CM . . .
. Volume XX Number 25. . . .February 28, 2014
Outer space has always been a fascinating topic for children. Charismatic astronaut/scientists, such as Chris Hadfield, with their interactive broadcasts from the International Space Station, increase children’s thirst for knowledge about the solar system.
Space probes continually update data about the planets, and new technology provides even better digital images to admire. It’s important for school libraries to maintain fresh collections, but with library budgets always constricted, any purchase must be carefully considered.
“Our Solar System” is not a series that provides value for the cost. Understandably, the books are all written according to a template with general information about the solar system and sister planets transferable to each volume.
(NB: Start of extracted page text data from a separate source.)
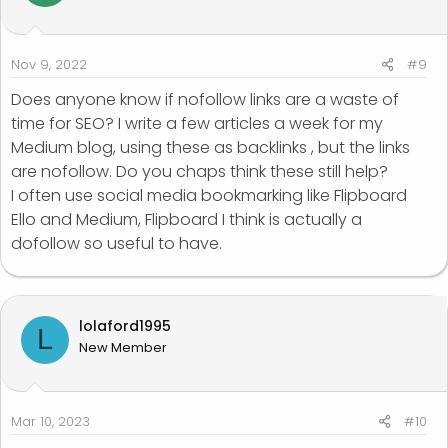
Nov 9, 2022
#9
Does anyone know if nofollow links are a waste of
time for SEO? I write a few articles a week for my
Medium blog, using these as backlinks , but the links
are nofollow. Do you chaps think these still help?
I often use social media bookmarking like Flipboard
Ello and Medium, Flipboard I think is actually a
dofollow so useful to have.
lolaford1995
L
New Member
Mar 10, 2023
#10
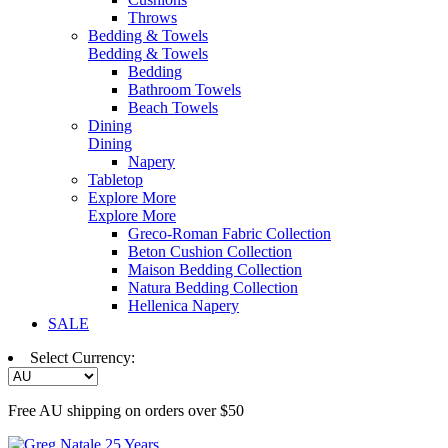
Throws
Bedding & Towels
Bedding & Towels
Bedding
Bathroom Towels
Beach Towels
Dining
Dining
Napery
Tabletop
Explore More
Explore More
Greco-Roman Fabric Collection
Beton Cushion Collection
Maison Bedding Collection
Natura Bedding Collection
Hellenica Napery
SALE
Select Currency:
Free AU shipping on orders over $50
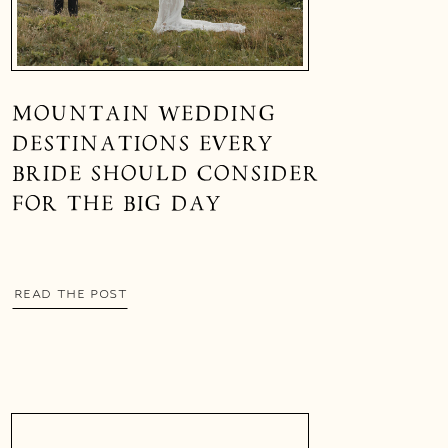
MOUNTAIN WEDDING
DESTINATIONS EVERY
BRIDE SHOULD CONSIDER
FOR THE BIG DAY
READ THE POST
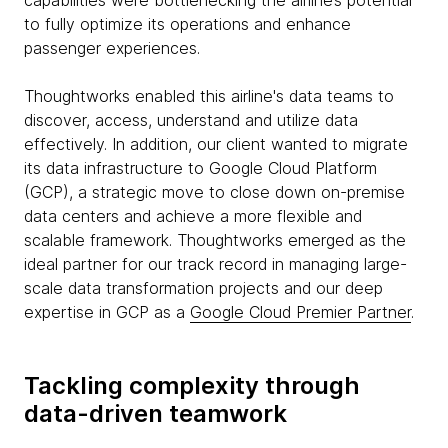
capabilities were bottlenecking the airline’s potential
to fully optimize its operations and enhance
passenger experiences.
Thoughtworks enabled this airline's data teams to
discover, access, understand and utilize data
effectively. In addition, our client wanted to migrate
its data infrastructure to Google Cloud Platform
(GCP), a strategic move to close down on-premise
data centers and achieve a more flexible and
scalable framework. Thoughtworks emerged as the
ideal partner for our track record in managing large-
scale data transformation projects and our deep
expertise in GCP as a
Google Cloud Premier Partner
.
Tackling complexity through
data-driven teamwork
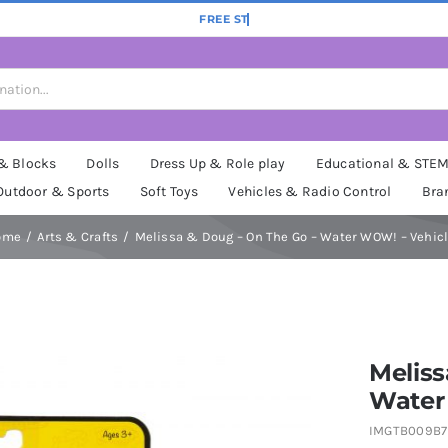
 & Blocks
Dolls
Dress Up & Role play
Educational & STE
Outdoor & Sports
Soft Toys
Vehicles & Radio Control
Bra
ome
Arts & Crafts
Melissa & Doug – On The Go – Water WOW! – Vehic
Meliss
Water
IMGTB009B7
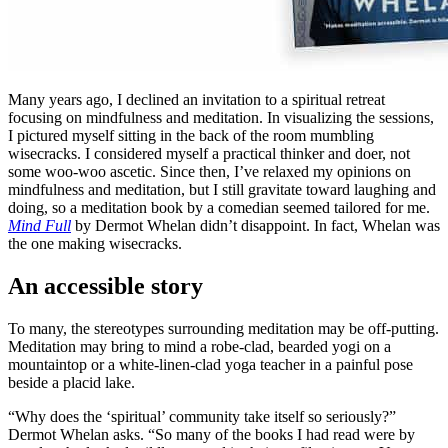
Many years ago, I declined an invitation to a spiritual retreat
focusing on mindfulness and meditation. In visualizing the sessions,
I pictured myself sitting in the back of the room mumbling
wisecracks. I considered myself a practical thinker and doer, not
some woo-woo ascetic. Since then, I’ve relaxed my opinions on
mindfulness and meditation, but I still gravitate toward laughing and
doing, so a meditation book by a comedian seemed tailored for me.
Mind Full
by Dermot Whelan didn’t disappoint. In fact, Whelan was
the one making wisecracks.
An accessible story
To many, the stereotypes surrounding meditation may be off-putting.
Meditation may bring to mind a robe-clad, bearded yogi on a
mountaintop or a white-linen-clad yoga teacher in a painful pose
beside a placid lake.
“Why does the ‘spiritual’ community take itself so seriously?”
Dermot Whelan asks. “So many of the books I had read were by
But there is not enough unique information in each title to justify producing separate volumes in a series, and the information contained is eclectic and eclectically organized. The above excerpt from Neptune is typical of the best information found in the volumes reviewed here, but there is no obvious logic as to why these tidbits of information were chosen.
Nonfiction books in a school library should provide a young researcher with systematically constructed set of facts. The child should be able to ‘build’ the story about the planet in an organized way. “Our Solar System” does not fit this criterion.
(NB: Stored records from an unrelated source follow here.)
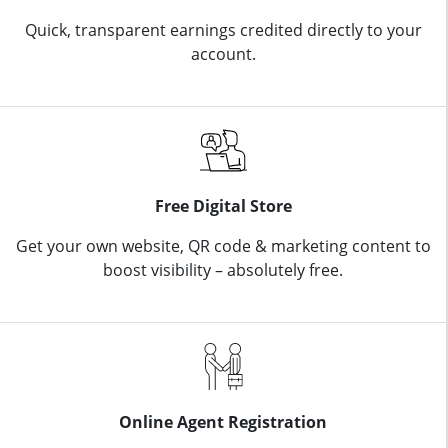
Quick, transparent earnings credited directly to your
account.
Free Digital Store
Get your own website, QR code & marketing content to
boost visibility – absolutely free.
Online Agent Registration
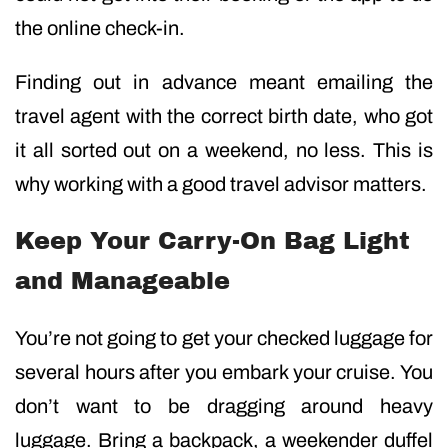
the online check-in.
Finding out in advance meant emailing the
travel agent with the correct birth date, who got
it all sorted out on a weekend, no less. This is
why working with a good travel advisor matters.
Keep Your Carry-On Bag Light
and Manageable
You’re not going to get your checked luggage for
several hours after you embark your cruise. You
don’t want to be dragging around heavy
luggage. Bring a backpack, a weekender duffel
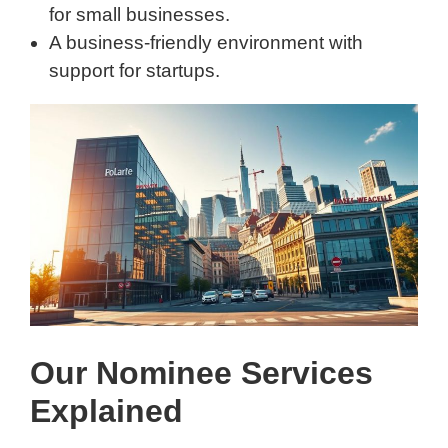
for small businesses.
A business-friendly environment with
support for startups.
Our Nominee Services
Explained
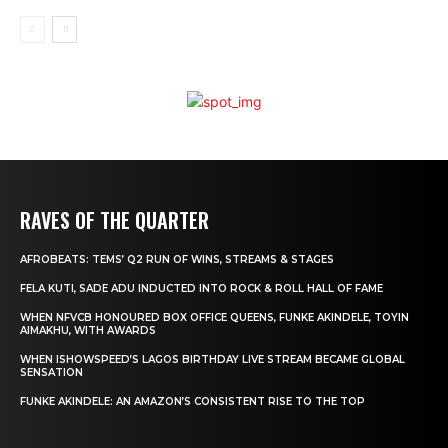
RAVES OF THE QUARTER
AFROBEATS: TEMS’ Q2 RUN OF WINS, STREAMS & STAGES
FELA KUTI, SADE ADU INDUCTED INTO ROCK & ROLL HALL OF FAME
WHEN NFVCB HONOURED BOX OFFICE QUEENS, FUNKE AKINDELE, TOYIN
AIMAKHU, WITH AWARDS
WHEN ISHOWSPEED’S LAGOS BIRTHDAY LIVE STREAM BECAME GLOBAL
SENSATION
FUNKE AKINDELE: AN AMAZON’S CONSISTENT RISE TO THE TOP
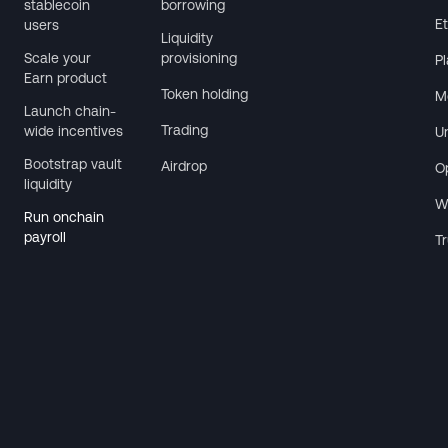
stablecoin
borrowing
E
users
Liquidity
Scale your
provisioning
P
Earn product
Token holding
M
Launch chain-
Trading
wide incentives
U
Bootstrap vault
Airdrop
O
liquidity
W
Run onchain
payroll
T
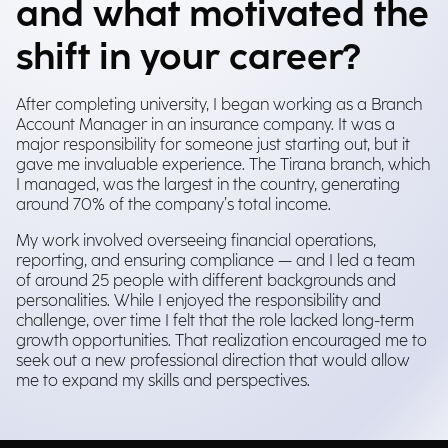
and what motivated the
shift in your career?
After completing university, I began working as a Branch
Account Manager in an insurance company. It was a
major responsibility for someone just starting out, but it
gave me invaluable experience. The Tirana branch, which
I managed, was the largest in the country, generating
around 70% of the company’s total income.
My work involved overseeing financial operations,
reporting, and ensuring compliance — and I led a team
of around 25 people with different backgrounds and
personalities. While I enjoyed the responsibility and
challenge, over time I felt that the role lacked long-term
growth opportunities. That realization encouraged me to
seek out a new professional direction that would allow
me to expand my skills and perspectives.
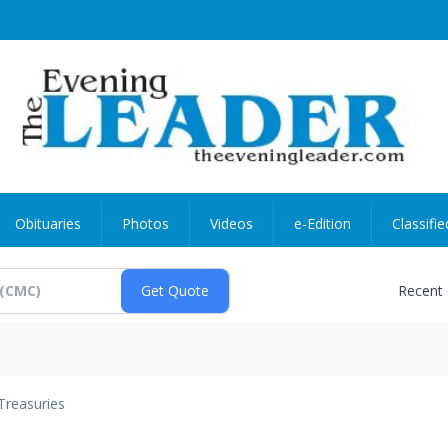
Obituaries
Photos
Videos
e-Edition
Classifie
Recent
Treasuries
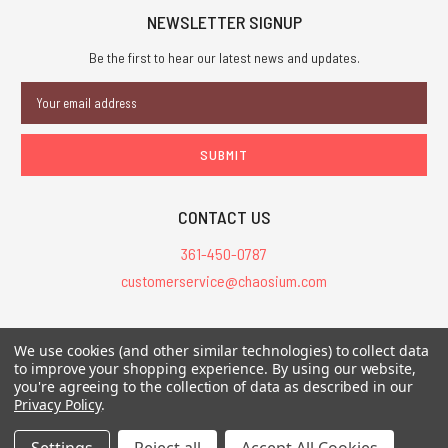
NEWSLETTER SIGNUP
Be the first to hear our latest news and updates.
Email
Address
CONTACT US
361-450-0787
customerservice@chaosium.com
All Prices are in USD.
We use cookies (and other similar technologies) to collect data
All Contents © 2026 Chaosium Inc. All Rights Reserved. Chaosium®, Call
to improve your shopping experience.
By using our website,
you're agreeing to the collection of data as described in our
of Cthulhu®, etc. are registered trademarks.
Privacy Policy
.
Trademarks and Copyrights
-
Sitemap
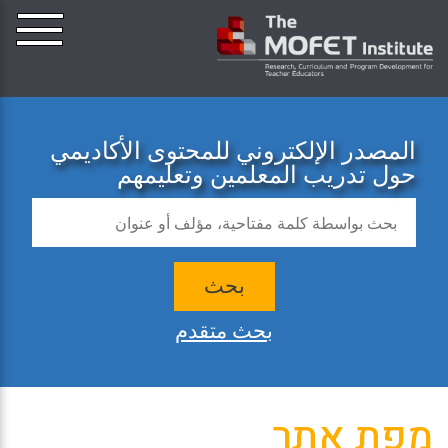
المصدر الإلكتروني للمحتوى الأكاديمي
حول تدريب المعلمين وتعليمهم
بحث
بحث متقدم
מפת אתר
The brightly coloured, hardcover books are 24 pages long. Generally, only about 10 pages are devoted to details about the planet that is the subject of the book. The other pages are repeated throughout the set, about the order of the planets, a chart comparing the planets, questions about what the child could have learned in the book, suggested crafts, a glossary and index and a page of suggested web resources.
Pages are devoted to the mythical origins of each planet’s name, to the astronomer who discovered the planet and to current scientific endeavors. Those modern expeditions have produced mountains of information, not much of which is represented here. For example, in Venus, readers learn that “Probes with radar equipment have gathered information without landing on Venus. …From 1990 until 1994, it mapped much of Venus.” But there is no map, nor any other examples of the knowledge gathered from the mission.
On the same page there are images of various space vehicles from different eras in space travel. It’s not stated if they’ve orbited Venus, nor is the country that launched the vehicles identified. Not too many children these days know that CCCP means the Soviet Union, nor indeed what the Soviet Union was.
In Neptune, on a page entitled ‘See for Yourself’, a caption says: “Neptune’s six rings are very dark. Astronomers did not discover the rings until 1989.” The accompanying dark photo may show Neptune’s rings, but they are not digitally enhanced or otherwise labeled. The text advises children they can see Neptune with a telescope or binoculars, but doesn’t tell them where to look – north, south, east or west - in the vast night sky.
The final page encourages children to log on to the publisher’s website (but first the child must flip back to the beginning of the book to get a code, and then must flip ahead to another page to find the last word in the first paragraph that serves as a password). The websites have short videos, also with smatterings of information, slide shows, quizzes, etc. They do not enhance a child’s learning experience in a systematic way.
Teachers would be advised to search further for books on space for their library or classroom collections.
Harriet Zaidman is a teacher-librarian in Winnipeg, MB.